A Dec-POMDP is a 7-tuple ${\displaystyle (S,\{A_{i}\},T,R,\{\Omega _{i}\},O,\gamma )}$, where

• ${\displaystyle S}$ is a set of states,
• ${\displaystyle A_{i}}$ is a set of actions for agent i, with ${\displaystyle A=\times _{i}A_{i}}$ is the set of joint actions,
• ${\displaystyle T}$ is a set of conditional transition probabilities between states, ${\displaystyle T(s,a,s')=P(s'\mid s,a)}$,
• ${\displaystyle R:S\times A\to \mathbb {R} }$ is the reward function.
• ${\displaystyle \Omega _{i}}$ is a set of observations for agent i, with ${\displaystyle \Omega =\times _{i}\Omega _{i}}$ is the set of joint observations,
• ${\displaystyle O}$ is a set of conditional observation probabilities ${\displaystyle O(s',a,o)=P(o\mid s',a)}$, and
• ${\displaystyle \gamma \in [0,1]}$ is the discount factor.

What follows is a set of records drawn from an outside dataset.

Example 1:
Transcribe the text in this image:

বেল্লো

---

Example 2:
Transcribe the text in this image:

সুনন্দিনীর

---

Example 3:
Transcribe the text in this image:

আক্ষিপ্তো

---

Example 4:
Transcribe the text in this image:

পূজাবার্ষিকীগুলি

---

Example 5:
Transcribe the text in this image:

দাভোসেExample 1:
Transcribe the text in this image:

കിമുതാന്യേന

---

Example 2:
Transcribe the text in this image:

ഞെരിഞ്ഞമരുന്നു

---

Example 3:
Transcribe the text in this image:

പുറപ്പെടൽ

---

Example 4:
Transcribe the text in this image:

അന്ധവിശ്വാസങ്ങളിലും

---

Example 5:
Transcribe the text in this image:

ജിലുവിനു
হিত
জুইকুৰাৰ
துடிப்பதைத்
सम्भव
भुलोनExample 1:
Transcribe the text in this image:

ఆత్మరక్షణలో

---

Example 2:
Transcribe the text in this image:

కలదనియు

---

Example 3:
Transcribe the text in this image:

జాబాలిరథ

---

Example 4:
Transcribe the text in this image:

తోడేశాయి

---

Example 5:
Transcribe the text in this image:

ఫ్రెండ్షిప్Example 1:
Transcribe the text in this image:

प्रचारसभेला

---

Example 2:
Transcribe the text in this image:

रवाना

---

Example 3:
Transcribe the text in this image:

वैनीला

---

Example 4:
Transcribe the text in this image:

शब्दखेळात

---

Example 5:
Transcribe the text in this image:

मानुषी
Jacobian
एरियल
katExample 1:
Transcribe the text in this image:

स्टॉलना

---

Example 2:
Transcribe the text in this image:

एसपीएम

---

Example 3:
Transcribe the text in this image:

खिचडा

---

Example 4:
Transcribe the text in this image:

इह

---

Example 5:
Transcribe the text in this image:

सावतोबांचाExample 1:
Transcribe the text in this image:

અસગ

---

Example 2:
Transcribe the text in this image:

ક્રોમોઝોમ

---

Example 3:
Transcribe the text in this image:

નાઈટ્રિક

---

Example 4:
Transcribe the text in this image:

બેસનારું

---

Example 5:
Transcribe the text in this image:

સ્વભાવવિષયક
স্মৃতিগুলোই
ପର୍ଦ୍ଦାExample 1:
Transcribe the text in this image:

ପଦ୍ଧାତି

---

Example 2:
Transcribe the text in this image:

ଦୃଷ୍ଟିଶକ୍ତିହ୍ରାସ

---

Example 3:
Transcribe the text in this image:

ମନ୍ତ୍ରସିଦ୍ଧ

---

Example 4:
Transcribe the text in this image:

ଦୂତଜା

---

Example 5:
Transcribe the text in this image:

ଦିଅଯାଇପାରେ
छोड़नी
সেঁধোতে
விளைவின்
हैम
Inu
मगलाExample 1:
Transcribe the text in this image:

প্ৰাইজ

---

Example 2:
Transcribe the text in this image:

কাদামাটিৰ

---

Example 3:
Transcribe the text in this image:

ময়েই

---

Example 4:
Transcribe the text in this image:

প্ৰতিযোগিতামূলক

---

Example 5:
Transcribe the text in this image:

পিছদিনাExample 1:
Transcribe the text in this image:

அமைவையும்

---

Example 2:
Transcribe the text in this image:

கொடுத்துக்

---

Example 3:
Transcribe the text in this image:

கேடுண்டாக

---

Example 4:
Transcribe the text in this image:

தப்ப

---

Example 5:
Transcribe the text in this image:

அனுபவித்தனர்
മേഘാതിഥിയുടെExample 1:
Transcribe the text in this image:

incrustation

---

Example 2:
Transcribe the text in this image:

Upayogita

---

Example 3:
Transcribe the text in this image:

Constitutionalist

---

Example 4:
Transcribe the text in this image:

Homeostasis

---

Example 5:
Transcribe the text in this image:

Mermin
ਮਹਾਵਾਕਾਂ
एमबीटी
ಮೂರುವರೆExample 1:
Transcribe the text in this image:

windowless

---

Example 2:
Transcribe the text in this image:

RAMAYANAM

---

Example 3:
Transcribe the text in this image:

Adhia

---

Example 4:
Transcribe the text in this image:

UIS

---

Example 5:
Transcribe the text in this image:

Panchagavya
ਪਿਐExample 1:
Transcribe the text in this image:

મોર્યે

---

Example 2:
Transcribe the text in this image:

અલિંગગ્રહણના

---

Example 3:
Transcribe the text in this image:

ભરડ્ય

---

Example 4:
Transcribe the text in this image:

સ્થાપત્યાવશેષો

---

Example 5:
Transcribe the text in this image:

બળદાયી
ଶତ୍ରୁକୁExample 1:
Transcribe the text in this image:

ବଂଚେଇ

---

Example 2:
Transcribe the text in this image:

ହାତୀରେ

At each time step, each agent takes an action ${\displaystyle a_{i}\in A_{i}}$, the state updates based on the transition function ${\displaystyle T(s,a,s')}$ (using the current state and the joint action), each agent observes an observation based on the observation function ${\displaystyle O(s',a,o)}$ (using the next state and the joint action) and a reward is generated for the whole team based on the reward function ${\displaystyle R(s,a)}$. The goal is to maximize expected cumulative reward over a finite or infinite number of steps. These time steps repeat until some given horizon (called finite horizon) or forever (called infinite horizon). The discount factor ${\displaystyle \gamma }$ maintains a finite sum in the infinite-horizon case (${\displaystyle \gamma \in [0,1)}$).

## References

1. ^ Bernstein, Daniel S.; Givan, Robert; Immerman, Neil; Zilberstein, Shlomo (November 2002). "The Complexity of Decentralized Control of Markov Decision Processes". Math. Oper. Res. 27 (4): 819–840. arXiv:1301.3836. doi:10.1287/moor.27.4.819.297. ISSN 0364-765X.
2. ^ Oliehoek, Frans A.; Amato, Christopher (2016). A Concise Introduction to Decentralized POMDPs | SpringerLink (PDF). SpringerBriefs in Intelligent Systems. doi:10.1007/978-3-319-28929-8. ISBN 978-3-319-28927-4.